Profile image of Arun
ApprovedApproved Tutor Answer7 Years ago
Dear Neha
Call the tension in the cord be T. Net force up on the fixed pulley is 
F1 = T - M1 g = M1 a = M1 y'' 

Net force F2 up on the movable pulley of mass M2 is 
F2 = T + T - M2 g - k h = M2 h'' 

where h is the difference in length of the spring from its rest length. If the spring length increases by h, the length of the cord from the movable pulley to the upper support decreases by h, and the length of the cord from the movable pulley to the fixed pulley also decreases by h. If the total length of the cord is fixed, the height of mass M1 above the lower support must decrease by 2h, so that 
dy/dt = -2 dh/dt --> d^2y/dt^2 = -2 d^2h/dt^2 
F1 = T - M1 g = M1 y'' = M1 (-2 h'') --> T = M1 (-2 h'') + M1 g 
F2 = 2 T - M2 g - k h = M2 h'' --> T = (M2 h'' + k h + M2 g) / 2 
M1 (-2 h'') + M1 g = T = (M2 h'' + k h + M2 g) / 2 
(M2 / 2 + 2 M1) h'' + (k/2) h = (M1 g - M2 g/2) 
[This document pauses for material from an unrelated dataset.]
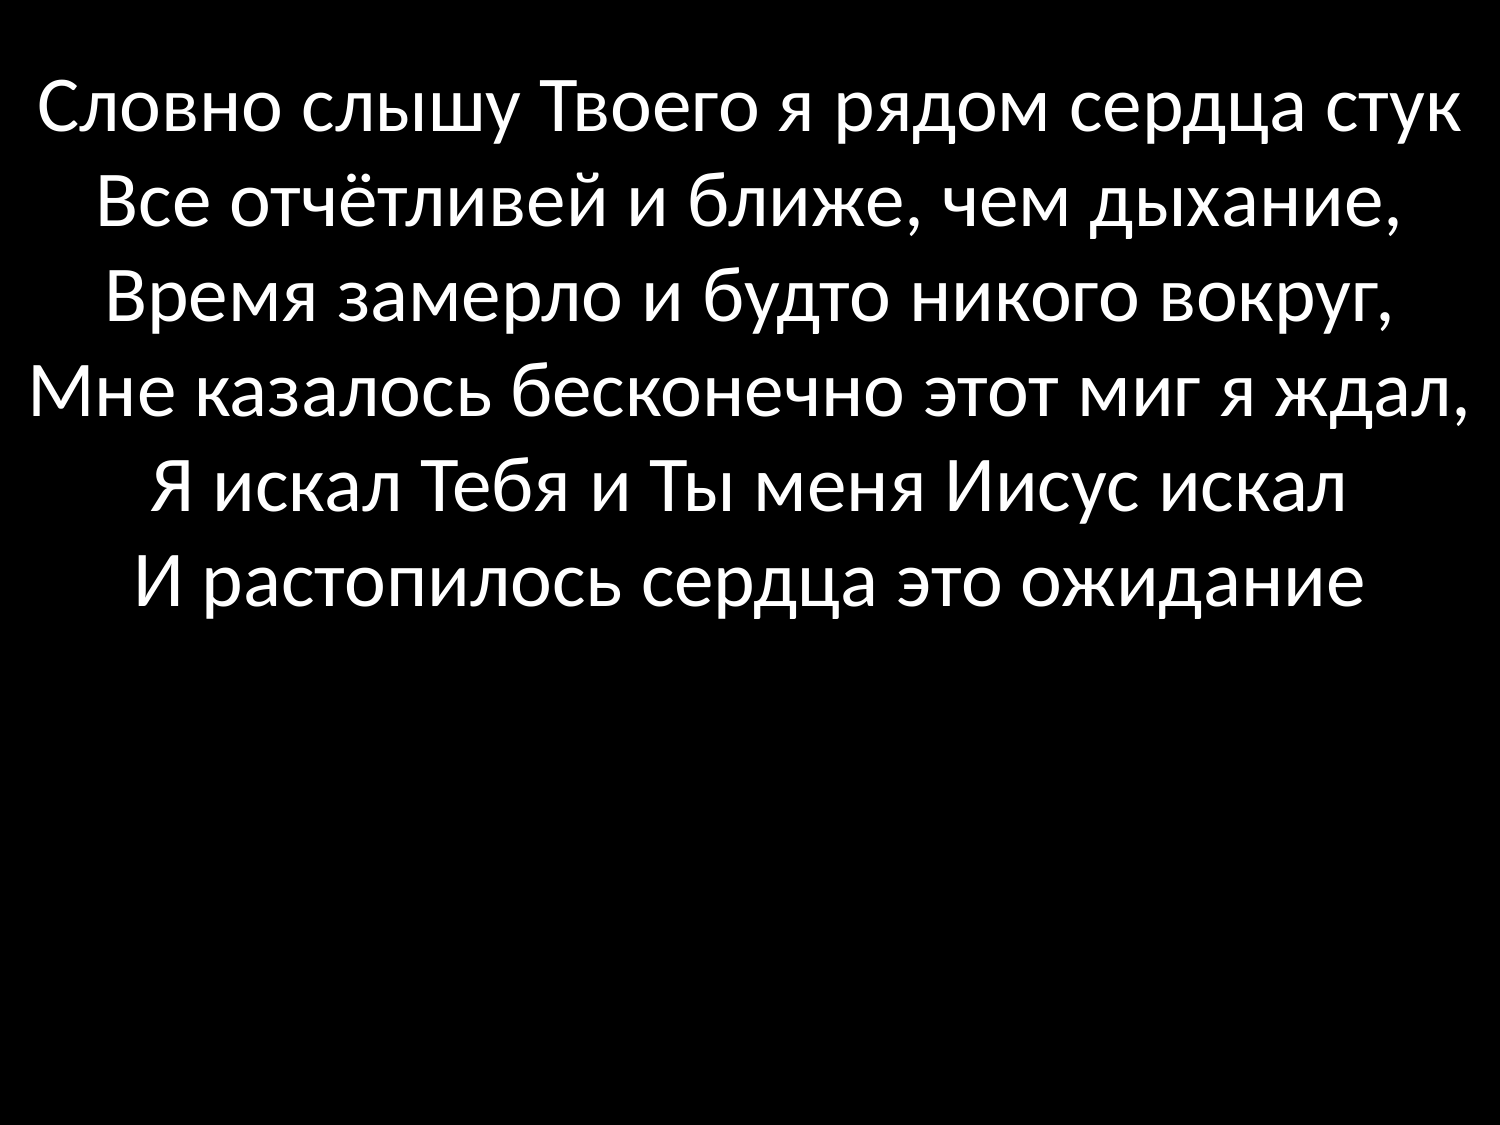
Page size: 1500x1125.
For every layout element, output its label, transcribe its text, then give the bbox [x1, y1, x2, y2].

title Словно слышу Твоего я рядом сердца стук Все отчётливей и ближе, чем дыхание, Время замерло и будто никого вокруг, Мне казалось бесконечно этот миг я ждал, Я искал Тебя и Ты меня Иисус искал И растопилось сердца это ожидание [0, 0, 1500, 681]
Since all you want are the natural frequencies, assume a solution of the form h = A exp( 2pi t / T) (or else of the form A cos(2pi t/T) if you're bothered by complex exponentials), plug it into the homogeneous linear differential equation 
(M2 / 2 + 2 M1) h'' + (k/2) h = 0 

and solve for T: 
- (M2 / 2 + 2 M1) (2pi / T)^2 h + (k/2) h = 0 
--> (2pi / T)^2 = (k/2) / (M2 / 2 + 2 M1) 
T = 2pi sqrt( (M2 / 2 + 2 M1) / (k/2) ) 
hence option C si correct